Short-Term Irradiance Forecasting Using an Irradiance Monitoring Network, Satellite Imagery, and Data Assimilation

• Main Author: Lorenzo, Antonio Tomas
• Other Authors: Cronin, Alexander D.
• Language: en_US
• Published: The University of Arizona. 2017
• Subjects: data assimilation; forecasting; sensor network; solar power
• Online Access: http://hdl.handle.net/10150/624494; http://arizona.openrepository.com/arizona/handle/10150/624494

Solar and other renewable power sources are becoming an integral part of the electrical grid in the United States. In the Southwest US, solar and wind power plants already serve over 20% of the electrical load during the daytime on sunny days in the Spring. While solar power produces fewer emissions and has a lower carbon footprint than burning fossil fuels, solar power is only generated during the daytime and it is variable due to clouds blocking the sun. Electric utilities that are required to maintain a reliable electricity supply benefit from anticipating the schedule of power output from solar power plants. Forecasting the irradiance reaching the ground, the primary input to a solar power forecast, can help utilities understand and respond to the variability.
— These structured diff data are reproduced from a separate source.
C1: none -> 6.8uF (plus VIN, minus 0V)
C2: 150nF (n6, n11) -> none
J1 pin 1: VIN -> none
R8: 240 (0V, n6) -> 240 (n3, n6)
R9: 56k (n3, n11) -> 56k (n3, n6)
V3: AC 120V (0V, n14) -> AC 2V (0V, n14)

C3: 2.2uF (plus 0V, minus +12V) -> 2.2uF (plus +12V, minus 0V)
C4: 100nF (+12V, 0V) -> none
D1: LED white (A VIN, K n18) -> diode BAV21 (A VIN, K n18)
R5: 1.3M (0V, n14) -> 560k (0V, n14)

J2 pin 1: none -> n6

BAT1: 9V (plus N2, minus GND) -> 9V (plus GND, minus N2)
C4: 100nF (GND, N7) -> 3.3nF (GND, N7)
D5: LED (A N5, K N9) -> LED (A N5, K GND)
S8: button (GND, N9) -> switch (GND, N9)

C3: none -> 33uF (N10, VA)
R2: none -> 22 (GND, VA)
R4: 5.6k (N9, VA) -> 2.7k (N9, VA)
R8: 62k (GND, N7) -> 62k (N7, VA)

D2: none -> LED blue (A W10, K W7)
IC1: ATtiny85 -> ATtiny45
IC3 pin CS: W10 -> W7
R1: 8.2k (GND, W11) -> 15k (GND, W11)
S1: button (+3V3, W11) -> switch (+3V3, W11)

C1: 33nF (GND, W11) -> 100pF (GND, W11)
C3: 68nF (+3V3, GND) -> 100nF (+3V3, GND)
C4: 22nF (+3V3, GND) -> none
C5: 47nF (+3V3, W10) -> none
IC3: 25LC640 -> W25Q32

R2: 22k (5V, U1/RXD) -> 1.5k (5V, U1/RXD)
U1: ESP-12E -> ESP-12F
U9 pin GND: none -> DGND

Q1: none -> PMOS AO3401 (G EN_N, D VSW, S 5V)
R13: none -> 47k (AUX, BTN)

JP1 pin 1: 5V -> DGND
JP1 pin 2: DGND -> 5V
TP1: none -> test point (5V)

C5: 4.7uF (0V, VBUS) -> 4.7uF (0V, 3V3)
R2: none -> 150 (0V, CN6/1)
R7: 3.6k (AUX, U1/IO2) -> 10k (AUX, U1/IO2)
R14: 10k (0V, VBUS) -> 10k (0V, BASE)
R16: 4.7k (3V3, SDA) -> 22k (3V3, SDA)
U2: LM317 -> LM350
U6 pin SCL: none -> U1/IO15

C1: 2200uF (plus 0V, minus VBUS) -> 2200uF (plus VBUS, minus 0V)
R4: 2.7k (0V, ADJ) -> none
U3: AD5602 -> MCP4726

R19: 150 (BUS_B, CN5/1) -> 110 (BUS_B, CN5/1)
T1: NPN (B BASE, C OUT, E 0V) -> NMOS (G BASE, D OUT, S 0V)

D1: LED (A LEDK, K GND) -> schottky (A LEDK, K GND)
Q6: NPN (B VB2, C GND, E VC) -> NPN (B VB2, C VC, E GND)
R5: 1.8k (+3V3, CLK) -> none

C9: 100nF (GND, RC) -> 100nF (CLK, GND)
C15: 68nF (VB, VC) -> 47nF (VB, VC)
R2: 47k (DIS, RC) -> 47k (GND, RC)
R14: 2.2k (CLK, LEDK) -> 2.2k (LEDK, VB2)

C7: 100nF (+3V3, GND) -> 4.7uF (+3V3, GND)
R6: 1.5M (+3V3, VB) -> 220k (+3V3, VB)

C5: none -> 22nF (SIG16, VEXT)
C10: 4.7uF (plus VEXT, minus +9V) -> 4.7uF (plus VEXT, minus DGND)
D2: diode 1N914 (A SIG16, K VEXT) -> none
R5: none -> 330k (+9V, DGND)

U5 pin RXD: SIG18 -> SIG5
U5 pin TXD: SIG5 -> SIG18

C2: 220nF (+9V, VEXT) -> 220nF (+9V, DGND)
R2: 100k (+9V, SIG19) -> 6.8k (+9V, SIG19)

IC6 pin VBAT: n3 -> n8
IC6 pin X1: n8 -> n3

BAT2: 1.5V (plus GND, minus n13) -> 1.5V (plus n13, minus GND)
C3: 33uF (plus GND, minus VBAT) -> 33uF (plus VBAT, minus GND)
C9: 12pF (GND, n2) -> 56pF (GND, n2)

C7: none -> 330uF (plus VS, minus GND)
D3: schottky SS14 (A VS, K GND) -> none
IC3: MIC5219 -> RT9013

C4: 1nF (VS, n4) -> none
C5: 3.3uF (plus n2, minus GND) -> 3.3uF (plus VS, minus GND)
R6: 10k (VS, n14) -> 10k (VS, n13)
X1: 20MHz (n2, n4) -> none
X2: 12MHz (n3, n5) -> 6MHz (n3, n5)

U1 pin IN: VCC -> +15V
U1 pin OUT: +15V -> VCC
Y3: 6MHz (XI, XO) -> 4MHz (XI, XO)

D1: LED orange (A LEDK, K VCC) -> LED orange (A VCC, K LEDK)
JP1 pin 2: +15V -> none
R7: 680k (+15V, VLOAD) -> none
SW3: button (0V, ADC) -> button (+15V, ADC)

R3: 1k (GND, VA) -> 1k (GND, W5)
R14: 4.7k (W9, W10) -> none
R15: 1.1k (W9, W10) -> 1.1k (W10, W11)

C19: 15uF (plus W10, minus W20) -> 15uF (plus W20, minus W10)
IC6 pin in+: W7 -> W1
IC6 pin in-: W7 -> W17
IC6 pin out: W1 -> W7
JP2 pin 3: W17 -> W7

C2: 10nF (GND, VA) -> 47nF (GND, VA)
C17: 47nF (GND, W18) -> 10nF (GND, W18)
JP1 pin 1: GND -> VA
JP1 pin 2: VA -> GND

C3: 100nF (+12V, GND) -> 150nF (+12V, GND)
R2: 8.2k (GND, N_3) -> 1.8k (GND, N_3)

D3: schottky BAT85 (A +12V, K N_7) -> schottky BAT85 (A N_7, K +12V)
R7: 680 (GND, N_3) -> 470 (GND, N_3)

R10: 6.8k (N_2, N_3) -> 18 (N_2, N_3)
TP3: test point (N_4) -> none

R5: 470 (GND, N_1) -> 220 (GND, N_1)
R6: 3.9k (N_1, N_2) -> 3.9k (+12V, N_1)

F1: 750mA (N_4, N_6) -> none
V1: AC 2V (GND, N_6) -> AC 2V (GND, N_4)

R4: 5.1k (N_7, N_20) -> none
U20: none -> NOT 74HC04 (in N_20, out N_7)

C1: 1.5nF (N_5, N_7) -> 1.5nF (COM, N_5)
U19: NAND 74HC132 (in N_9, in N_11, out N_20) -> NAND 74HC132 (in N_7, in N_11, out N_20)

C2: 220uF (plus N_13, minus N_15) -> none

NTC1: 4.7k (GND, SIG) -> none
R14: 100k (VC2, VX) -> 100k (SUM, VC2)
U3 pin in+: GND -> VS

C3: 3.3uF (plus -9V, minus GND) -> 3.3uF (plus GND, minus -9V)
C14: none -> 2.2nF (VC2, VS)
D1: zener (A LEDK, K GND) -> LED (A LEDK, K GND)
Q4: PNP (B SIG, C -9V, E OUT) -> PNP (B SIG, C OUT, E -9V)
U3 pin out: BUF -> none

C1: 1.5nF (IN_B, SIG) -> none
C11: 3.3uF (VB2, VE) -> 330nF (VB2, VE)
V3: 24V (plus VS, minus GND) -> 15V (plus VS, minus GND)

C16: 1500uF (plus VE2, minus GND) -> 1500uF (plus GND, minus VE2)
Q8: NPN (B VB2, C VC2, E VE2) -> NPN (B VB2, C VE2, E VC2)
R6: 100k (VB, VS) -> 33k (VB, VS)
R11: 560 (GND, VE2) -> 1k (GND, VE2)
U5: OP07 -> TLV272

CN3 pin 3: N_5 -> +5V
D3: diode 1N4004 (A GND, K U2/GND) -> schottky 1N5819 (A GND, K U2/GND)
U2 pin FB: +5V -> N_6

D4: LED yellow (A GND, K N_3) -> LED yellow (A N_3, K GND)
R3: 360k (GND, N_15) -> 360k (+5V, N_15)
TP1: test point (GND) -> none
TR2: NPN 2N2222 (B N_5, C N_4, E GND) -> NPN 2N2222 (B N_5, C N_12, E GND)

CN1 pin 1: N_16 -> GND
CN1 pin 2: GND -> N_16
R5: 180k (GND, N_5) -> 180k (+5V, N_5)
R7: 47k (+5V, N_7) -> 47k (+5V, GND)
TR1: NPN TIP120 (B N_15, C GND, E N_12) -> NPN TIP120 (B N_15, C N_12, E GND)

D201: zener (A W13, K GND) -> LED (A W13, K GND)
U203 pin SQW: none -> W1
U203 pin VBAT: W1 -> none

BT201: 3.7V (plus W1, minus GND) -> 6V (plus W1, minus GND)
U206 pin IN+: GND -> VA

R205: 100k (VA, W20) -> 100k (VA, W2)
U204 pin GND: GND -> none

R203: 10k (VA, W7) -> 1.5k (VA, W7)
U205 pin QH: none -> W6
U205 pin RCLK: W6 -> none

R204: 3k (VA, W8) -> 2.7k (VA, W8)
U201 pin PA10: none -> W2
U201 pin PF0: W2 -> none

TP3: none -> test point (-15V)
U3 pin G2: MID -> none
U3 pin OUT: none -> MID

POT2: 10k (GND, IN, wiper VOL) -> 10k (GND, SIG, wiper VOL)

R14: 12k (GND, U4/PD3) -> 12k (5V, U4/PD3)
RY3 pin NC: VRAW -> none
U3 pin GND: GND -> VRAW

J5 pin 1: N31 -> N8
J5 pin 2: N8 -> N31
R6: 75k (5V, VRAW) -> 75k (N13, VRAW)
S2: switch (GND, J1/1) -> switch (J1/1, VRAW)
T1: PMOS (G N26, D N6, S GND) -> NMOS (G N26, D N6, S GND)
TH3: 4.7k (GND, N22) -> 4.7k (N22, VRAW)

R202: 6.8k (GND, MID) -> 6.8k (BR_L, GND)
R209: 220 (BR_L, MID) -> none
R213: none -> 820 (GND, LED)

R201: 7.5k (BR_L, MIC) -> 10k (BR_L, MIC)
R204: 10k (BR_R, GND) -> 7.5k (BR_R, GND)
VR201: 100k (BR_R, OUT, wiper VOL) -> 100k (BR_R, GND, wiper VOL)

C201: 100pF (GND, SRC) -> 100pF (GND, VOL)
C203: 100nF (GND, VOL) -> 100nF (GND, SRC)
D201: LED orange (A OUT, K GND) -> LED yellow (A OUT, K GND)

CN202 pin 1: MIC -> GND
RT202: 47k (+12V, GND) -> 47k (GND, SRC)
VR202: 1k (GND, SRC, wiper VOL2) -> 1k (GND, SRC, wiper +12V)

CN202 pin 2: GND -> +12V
This dissertation will explore techniques to forecast irradiance that make use of data from a network of sensors deployed throughout Tucson, AZ. The design and deployment of inexpensive sensors used in the network will be described. We will present a forecasting technique that uses data from the sensor network and outperforms a reference persistence forecast for one minute to two hours in the future. We will analyze the errors of this technique in depth and suggest ways to interpret these errors. Then, we will describe a data assimilation technique, optimal interpolation, that combines estimates of irradiance derived from satellite images with data from the sensor network to improve the satellite estimates. These improved satellite estimates form the base of future work that will explore generating forecasts while continuously assimilating new data.